Start of LISTED ENTRIES
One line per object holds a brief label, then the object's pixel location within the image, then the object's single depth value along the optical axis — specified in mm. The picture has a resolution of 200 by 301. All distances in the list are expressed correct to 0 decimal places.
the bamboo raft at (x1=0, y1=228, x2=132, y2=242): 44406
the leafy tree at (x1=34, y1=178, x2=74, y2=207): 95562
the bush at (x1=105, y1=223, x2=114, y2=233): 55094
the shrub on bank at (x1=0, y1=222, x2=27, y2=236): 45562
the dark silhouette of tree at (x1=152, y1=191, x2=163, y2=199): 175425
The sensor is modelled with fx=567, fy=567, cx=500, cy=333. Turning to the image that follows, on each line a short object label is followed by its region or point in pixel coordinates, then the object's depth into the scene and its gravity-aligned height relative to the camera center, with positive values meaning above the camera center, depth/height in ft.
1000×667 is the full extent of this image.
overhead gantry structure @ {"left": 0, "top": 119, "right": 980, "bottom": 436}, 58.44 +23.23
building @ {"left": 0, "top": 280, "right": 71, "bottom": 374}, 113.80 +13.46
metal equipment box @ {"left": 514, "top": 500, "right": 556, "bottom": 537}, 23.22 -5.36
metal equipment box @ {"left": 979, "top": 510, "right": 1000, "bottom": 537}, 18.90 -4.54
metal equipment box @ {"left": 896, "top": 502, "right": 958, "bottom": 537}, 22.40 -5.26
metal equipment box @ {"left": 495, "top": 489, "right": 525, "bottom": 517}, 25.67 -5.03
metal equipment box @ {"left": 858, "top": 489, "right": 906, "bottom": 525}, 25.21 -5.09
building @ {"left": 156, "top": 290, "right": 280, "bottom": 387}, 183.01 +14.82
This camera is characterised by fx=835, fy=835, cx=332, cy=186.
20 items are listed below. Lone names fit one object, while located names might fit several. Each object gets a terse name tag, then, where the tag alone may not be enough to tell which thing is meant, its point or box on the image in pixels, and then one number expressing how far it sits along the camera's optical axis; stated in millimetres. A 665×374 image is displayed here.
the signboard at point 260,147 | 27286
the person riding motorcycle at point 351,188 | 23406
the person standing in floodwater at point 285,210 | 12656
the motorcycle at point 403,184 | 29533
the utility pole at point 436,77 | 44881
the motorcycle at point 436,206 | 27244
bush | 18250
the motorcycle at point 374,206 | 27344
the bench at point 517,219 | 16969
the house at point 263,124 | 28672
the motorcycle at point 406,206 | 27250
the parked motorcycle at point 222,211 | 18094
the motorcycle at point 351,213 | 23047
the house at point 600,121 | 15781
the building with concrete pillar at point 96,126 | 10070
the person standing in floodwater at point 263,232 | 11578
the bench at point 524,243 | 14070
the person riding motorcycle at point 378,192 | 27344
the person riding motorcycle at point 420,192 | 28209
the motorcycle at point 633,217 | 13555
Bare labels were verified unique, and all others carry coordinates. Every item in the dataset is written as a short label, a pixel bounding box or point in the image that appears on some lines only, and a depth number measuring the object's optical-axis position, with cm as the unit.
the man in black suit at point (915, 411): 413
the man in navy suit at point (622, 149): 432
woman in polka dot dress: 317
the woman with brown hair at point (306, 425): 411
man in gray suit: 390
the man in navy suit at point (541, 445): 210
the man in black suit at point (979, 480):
End of LISTED ENTRIES
Start of LISTED ENTRIES
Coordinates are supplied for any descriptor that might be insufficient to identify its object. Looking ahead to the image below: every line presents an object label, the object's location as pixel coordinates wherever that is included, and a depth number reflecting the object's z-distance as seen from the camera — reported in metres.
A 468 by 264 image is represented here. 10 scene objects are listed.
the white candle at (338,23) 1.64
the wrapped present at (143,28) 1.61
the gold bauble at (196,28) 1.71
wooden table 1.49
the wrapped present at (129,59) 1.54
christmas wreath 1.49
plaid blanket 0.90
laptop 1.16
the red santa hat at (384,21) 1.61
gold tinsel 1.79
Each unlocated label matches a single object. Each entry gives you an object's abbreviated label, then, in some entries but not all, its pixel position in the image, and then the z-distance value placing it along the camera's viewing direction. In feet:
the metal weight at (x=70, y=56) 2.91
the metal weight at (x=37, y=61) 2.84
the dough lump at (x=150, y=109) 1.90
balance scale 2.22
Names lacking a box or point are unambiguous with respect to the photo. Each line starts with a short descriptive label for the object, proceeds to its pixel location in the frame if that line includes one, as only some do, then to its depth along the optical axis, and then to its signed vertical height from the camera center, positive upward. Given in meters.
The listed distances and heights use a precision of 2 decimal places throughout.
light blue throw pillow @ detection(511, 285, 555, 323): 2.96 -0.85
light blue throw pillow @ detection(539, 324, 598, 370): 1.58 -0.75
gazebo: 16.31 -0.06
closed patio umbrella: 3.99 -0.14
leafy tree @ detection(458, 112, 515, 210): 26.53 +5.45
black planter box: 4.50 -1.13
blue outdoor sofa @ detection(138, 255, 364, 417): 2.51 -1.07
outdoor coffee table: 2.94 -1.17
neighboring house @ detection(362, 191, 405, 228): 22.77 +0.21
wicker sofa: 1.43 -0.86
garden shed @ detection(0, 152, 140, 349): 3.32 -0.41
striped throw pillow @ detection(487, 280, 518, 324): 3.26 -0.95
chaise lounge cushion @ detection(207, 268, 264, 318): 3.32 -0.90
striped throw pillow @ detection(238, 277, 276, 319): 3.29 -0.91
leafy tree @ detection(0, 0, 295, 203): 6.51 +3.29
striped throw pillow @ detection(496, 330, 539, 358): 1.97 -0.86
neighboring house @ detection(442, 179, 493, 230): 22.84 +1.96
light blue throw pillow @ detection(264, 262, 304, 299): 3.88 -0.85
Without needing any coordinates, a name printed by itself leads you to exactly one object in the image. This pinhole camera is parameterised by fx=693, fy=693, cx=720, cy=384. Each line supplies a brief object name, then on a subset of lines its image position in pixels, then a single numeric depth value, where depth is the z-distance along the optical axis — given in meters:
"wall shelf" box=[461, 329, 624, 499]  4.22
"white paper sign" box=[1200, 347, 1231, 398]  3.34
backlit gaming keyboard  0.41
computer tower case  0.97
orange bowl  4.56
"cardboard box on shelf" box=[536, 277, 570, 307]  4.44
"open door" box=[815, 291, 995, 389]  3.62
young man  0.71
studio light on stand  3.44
End of LISTED ENTRIES
▶ YOUR OBJECTIVE:
The reply should hold only the lines of the listing above starting at the line containing "One line per" and ending at the line containing "the bush at", exactly as written.

▶ SOLUTION TO THIS TASK:
One line per object holds a brief label, then the object's pixel location within the image, then the object's single depth value along the optical axis — specified in mm. The picture has a resolution of 200 by 301. All distances in the list are expressed correct to 0 decimal places.
the bamboo raft at (x1=0, y1=228, x2=132, y2=242): 44406
the leafy tree at (x1=34, y1=178, x2=74, y2=207): 95562
the bush at (x1=105, y1=223, x2=114, y2=233): 55094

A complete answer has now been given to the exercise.